Per questo, il regno dei cieli è simile a un re che volle regolare i conti con i suoi servi. Aveva cominciato a regolare i conti, quando gli fu presentato un tale che gli doveva diecimila talenti. Poiché costui non era in grado di restituire, il padrone ordinò che fosse venduto lui con la moglie, i figli e quanto possedeva, e così saldasse il debito. Allora il servo, prostrato a terra, lo supplicava dicendo: “Abbi pazienza con me e ti restituirò ogni cosa”. Il padrone ebbe compassione di quel servo, lo lasciò andare e gli condonò il debito.
Appena uscito, quel servo trovò uno dei suoi compagni, che gli doveva cento denari. Lo prese per il collo e lo soffocava, dicendo: “Restituisci quello che devi!”. Il suo compagno, prostrato a terra, lo pregava dicendo: “Abbi pazienza con me e ti restituirò”. Ma egli non volle, andò e lo fece gettare in prigione, fino a che non avesse pagato il debito.
Visto quello che accadeva, i suoi compagni furono molto dispiaciuti e andarono a riferire al loro padrone tutto l’accaduto.
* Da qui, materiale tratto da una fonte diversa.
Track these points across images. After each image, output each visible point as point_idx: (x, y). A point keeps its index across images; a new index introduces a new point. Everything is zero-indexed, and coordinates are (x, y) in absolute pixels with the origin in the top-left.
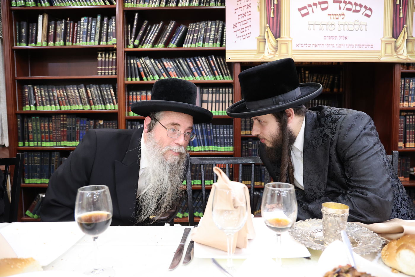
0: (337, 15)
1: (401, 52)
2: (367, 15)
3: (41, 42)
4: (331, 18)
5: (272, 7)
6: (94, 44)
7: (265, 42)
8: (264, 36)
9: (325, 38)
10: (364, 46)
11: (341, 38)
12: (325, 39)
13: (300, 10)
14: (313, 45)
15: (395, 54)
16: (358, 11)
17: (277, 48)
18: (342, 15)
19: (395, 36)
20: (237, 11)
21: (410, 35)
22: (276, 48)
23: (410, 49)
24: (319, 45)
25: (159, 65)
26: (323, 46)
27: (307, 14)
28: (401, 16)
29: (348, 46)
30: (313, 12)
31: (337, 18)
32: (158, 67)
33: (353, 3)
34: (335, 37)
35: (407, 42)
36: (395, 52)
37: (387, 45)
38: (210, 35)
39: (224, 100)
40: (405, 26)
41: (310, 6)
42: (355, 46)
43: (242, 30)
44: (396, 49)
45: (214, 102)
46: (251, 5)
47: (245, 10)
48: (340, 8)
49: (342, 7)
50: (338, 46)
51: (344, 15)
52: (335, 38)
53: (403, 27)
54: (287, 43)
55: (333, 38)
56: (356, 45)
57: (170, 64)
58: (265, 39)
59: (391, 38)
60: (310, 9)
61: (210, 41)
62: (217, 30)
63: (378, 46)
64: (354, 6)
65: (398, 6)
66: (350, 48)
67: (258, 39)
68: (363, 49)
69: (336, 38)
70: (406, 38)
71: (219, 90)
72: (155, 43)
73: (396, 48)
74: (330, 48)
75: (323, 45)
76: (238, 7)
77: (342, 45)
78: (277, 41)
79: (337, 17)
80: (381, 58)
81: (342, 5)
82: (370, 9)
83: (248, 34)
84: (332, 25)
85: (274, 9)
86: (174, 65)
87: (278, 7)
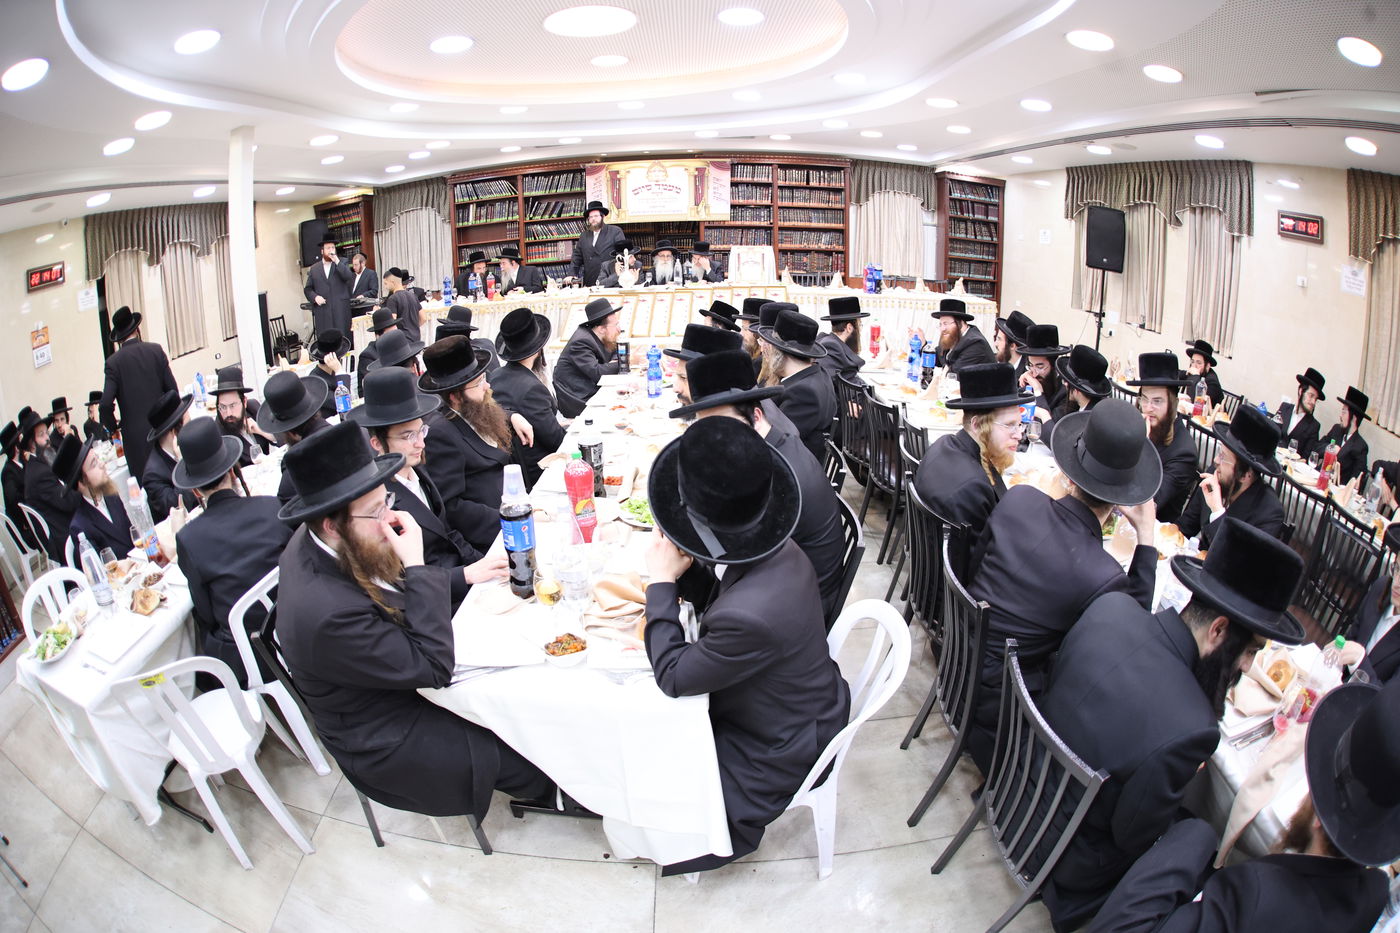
0: (658, 193)
1: (702, 214)
2: (677, 192)
3: (471, 221)
4: (654, 196)
5: (616, 190)
6: (504, 219)
11: (662, 207)
12: (651, 208)
16: (672, 190)
18: (661, 193)
19: (697, 204)
23: (707, 212)
25: (546, 228)
27: (638, 193)
28: (700, 191)
30: (642, 192)
31: (658, 195)
32: (546, 230)
33: (668, 185)
35: (705, 208)
36: (697, 215)
37: (691, 210)
40: (703, 198)
41: (640, 188)
44: (698, 212)
48: (660, 189)
55: (656, 207)
57: (554, 227)
59: (694, 206)
60: (640, 190)
62: (582, 204)
63: (687, 211)
64: (669, 187)
65: (698, 187)
69: (658, 207)
70: (704, 205)
72: (544, 213)
78: (619, 211)
81: (661, 187)
82: (679, 188)
84: (655, 199)
86: (556, 228)
87: (619, 190)
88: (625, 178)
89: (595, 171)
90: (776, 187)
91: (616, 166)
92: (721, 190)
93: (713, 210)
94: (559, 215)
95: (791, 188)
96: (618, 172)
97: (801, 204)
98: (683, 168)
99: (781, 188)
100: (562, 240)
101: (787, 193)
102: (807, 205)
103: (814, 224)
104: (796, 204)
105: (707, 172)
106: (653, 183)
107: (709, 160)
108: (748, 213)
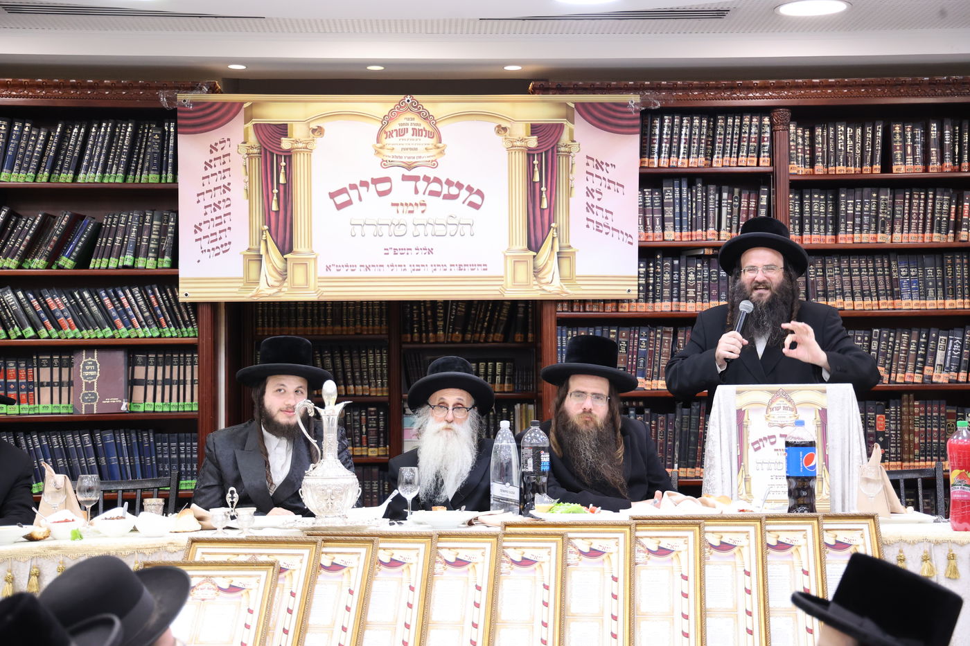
0: (411, 204)
1: (549, 278)
2: (472, 204)
4: (398, 212)
5: (275, 191)
7: (261, 261)
8: (259, 250)
9: (386, 252)
10: (469, 267)
11: (420, 251)
12: (385, 254)
13: (332, 195)
14: (361, 266)
15: (536, 283)
16: (455, 197)
17: (285, 273)
18: (422, 205)
19: (534, 245)
20: (201, 198)
21: (564, 244)
22: (283, 275)
23: (566, 271)
24: (373, 266)
25: (35, 303)
26: (381, 268)
27: (349, 203)
28: (545, 205)
29: (434, 268)
30: (360, 199)
31: (411, 212)
32: (34, 308)
33: (444, 180)
34: (408, 249)
35: (558, 258)
36: (535, 279)
37: (517, 264)
38: (149, 241)
39: (182, 378)
40: (553, 225)
41: (353, 187)
42: (448, 267)
43: (213, 237)
44: (537, 272)
45: (160, 383)
46: (230, 187)
47: (219, 196)
48: (416, 192)
49: (421, 190)
50: (413, 268)
51: (425, 205)
52: (406, 251)
53: (550, 228)
54: (306, 264)
55: (403, 251)
56: (451, 265)
57: (62, 300)
58: (261, 256)
59: (525, 250)
60: (354, 193)
61: (150, 255)
62: (163, 231)
63: (497, 267)
64: (445, 187)
65: (537, 186)
66: (439, 273)
67: (244, 256)
68: (468, 273)
69: (409, 252)
70: (557, 249)
71: (172, 357)
72: (29, 252)
73: (536, 270)
74: (398, 272)
75: (382, 266)
76: (204, 190)
77: (423, 266)
78: (286, 259)
79: (410, 208)
80: (506, 290)
81: (422, 185)
82: (479, 193)
83: (226, 244)
84: (400, 225)
85: (278, 195)
86: (70, 303)
87: (287, 190)
88: (308, 150)
89: (208, 119)
90: (783, 186)
91: (278, 109)
92: (609, 199)
93: (583, 265)
94: (82, 261)
95: (831, 187)
96: (283, 130)
97: (865, 238)
98: (491, 126)
99: (800, 186)
100: (90, 348)
101: (818, 205)
102: (883, 239)
103: (908, 304)
104: (846, 239)
105: (565, 138)
106: (396, 174)
107: (571, 99)
108: (692, 275)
Allora il padrone fece chiamare quell’uomo e gli disse: “Servo malvagio, io ti ho condonato tutto quel debito perché tu mi hai pregato. Non dovevi anche tu aver pietà del tuo compagno, così come io ho avuto pietà di te?”. Sdegnato, il padrone lo diede in mano agli aguzzini, finché non avesse restituito tutto il dovuto.
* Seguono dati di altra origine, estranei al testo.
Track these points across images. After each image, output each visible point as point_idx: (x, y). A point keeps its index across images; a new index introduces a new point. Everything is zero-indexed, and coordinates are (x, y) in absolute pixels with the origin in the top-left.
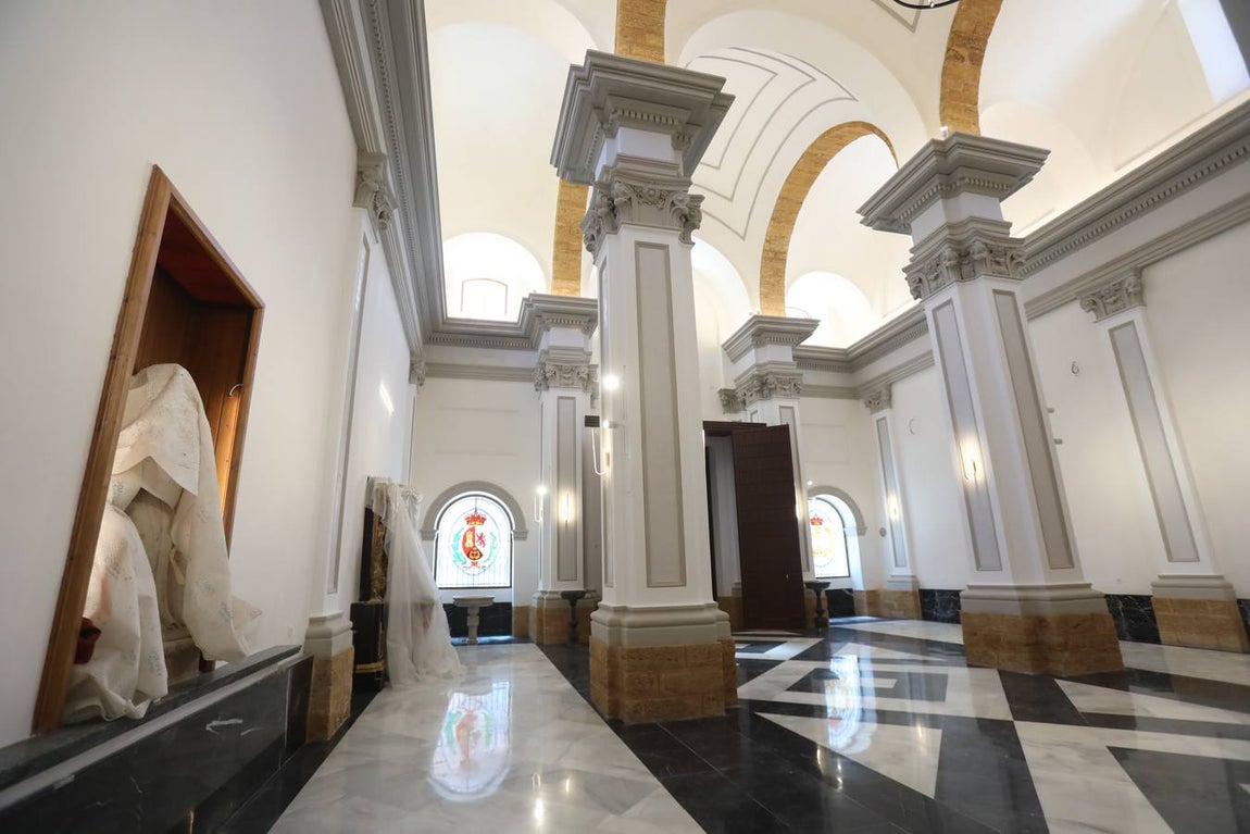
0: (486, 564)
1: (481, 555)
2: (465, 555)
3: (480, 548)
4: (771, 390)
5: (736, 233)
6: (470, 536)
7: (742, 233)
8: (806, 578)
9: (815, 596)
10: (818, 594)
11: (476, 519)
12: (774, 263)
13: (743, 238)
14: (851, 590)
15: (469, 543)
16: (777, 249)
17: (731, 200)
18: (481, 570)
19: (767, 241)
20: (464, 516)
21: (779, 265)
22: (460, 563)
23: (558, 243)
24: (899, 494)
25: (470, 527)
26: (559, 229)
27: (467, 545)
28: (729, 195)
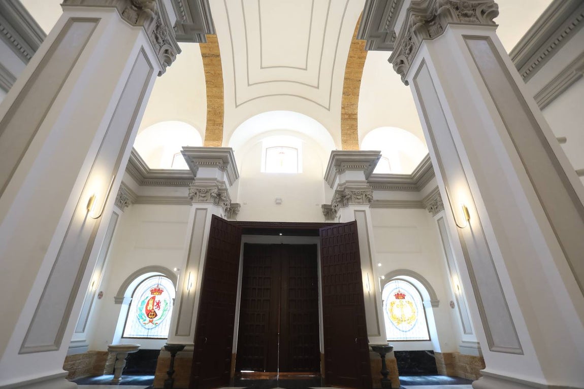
0: (158, 322)
1: (156, 315)
2: (146, 315)
3: (157, 311)
4: (348, 199)
5: (325, 108)
6: (151, 302)
7: (327, 107)
8: (373, 341)
9: (380, 358)
10: (383, 356)
11: (158, 291)
12: (349, 120)
13: (329, 110)
14: (432, 352)
15: (150, 307)
16: (350, 112)
17: (318, 88)
18: (154, 326)
19: (342, 108)
20: (150, 289)
21: (353, 122)
22: (141, 320)
23: (209, 120)
24: (459, 274)
25: (152, 296)
26: (209, 112)
27: (148, 309)
28: (316, 85)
Così anche il Padre mio celeste farà con voi se non perdonerete di cuore, ciascuno al proprio fratello».

NUOVA FAMILIARITA’

In quali luoghi e dentro quali rapporti si può applicare la logica del perdono? In famiglia, padre e madre perdonano mille volte al figlio, bambino piccolo, adolescente, giovane. Dove c’è amore vero, ci si perdona ogni giorno tra marito e moglie, si accoglie con pazienza il genitore anziano, si accudisce la persona malata.
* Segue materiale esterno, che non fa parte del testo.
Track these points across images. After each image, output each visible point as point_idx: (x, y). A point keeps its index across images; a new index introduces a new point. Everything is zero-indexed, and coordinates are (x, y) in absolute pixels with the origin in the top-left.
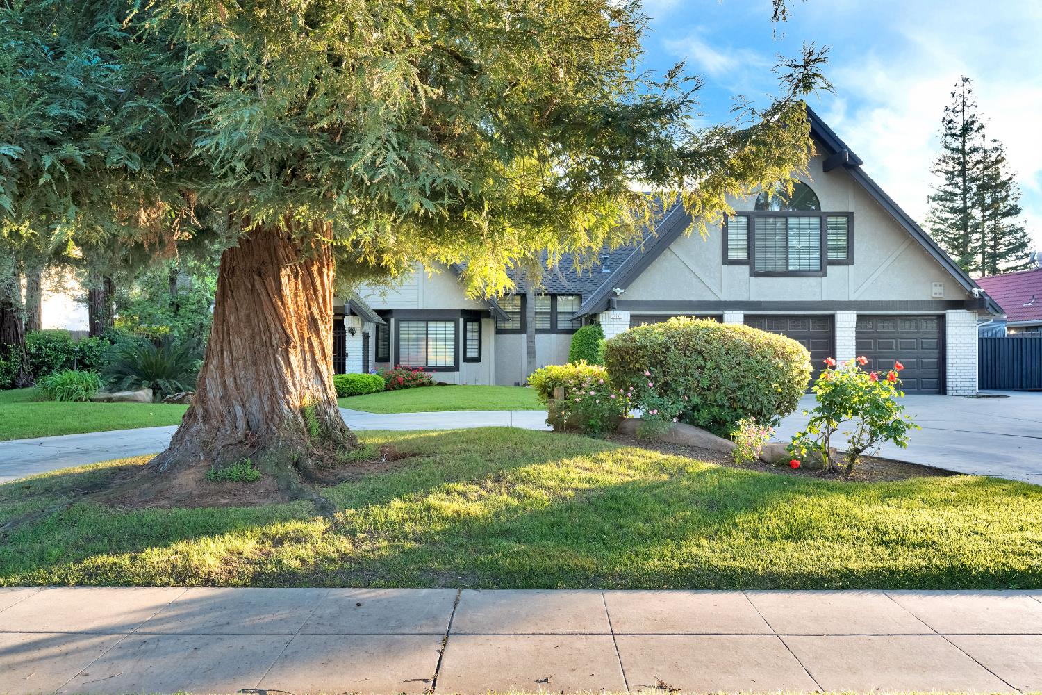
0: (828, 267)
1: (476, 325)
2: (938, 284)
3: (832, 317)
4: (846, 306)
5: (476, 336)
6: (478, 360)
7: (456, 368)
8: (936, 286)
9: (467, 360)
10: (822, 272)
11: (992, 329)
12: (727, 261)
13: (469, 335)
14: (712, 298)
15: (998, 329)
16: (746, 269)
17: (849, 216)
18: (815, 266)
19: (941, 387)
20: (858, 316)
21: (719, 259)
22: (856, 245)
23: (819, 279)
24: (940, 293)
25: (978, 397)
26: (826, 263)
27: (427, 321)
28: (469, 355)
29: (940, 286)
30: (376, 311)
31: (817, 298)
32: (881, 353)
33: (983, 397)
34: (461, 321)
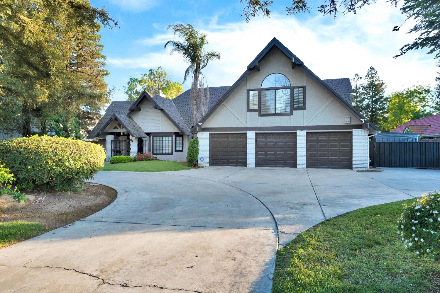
0: (294, 111)
1: (181, 138)
2: (348, 117)
3: (296, 133)
4: (302, 128)
5: (181, 142)
6: (182, 151)
7: (172, 154)
8: (346, 118)
9: (176, 151)
10: (291, 113)
11: (410, 138)
12: (249, 110)
13: (178, 142)
14: (242, 126)
15: (413, 138)
16: (257, 113)
17: (304, 88)
18: (288, 110)
19: (349, 166)
20: (307, 133)
21: (246, 110)
22: (307, 101)
23: (290, 116)
24: (349, 122)
25: (369, 171)
26: (293, 109)
27: (163, 136)
28: (178, 149)
29: (349, 118)
30: (146, 133)
31: (289, 125)
32: (321, 149)
33: (371, 171)
34: (174, 136)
Pietro domanda a Gesù quante volte potrà perdonare al ‘suo fratello’. Gesù risponde che il perdono va dato senza conteggi. Egli non ha in mente solo i rapporti familiari, ma anche l’ambito del lavoro e della società: la parabola del Vangelo parla del rapporto tra re e servo e dei servi tra loro. Sarà possibile vivere con gli altri lo stesso perdono che si dà ai familiari? Gesù inaugura tra gli uomini una comunità nuova, nella quale diventiamo amici e fratelli e sorelle. Questo è il principio dell’amore fraterno e della misericordia.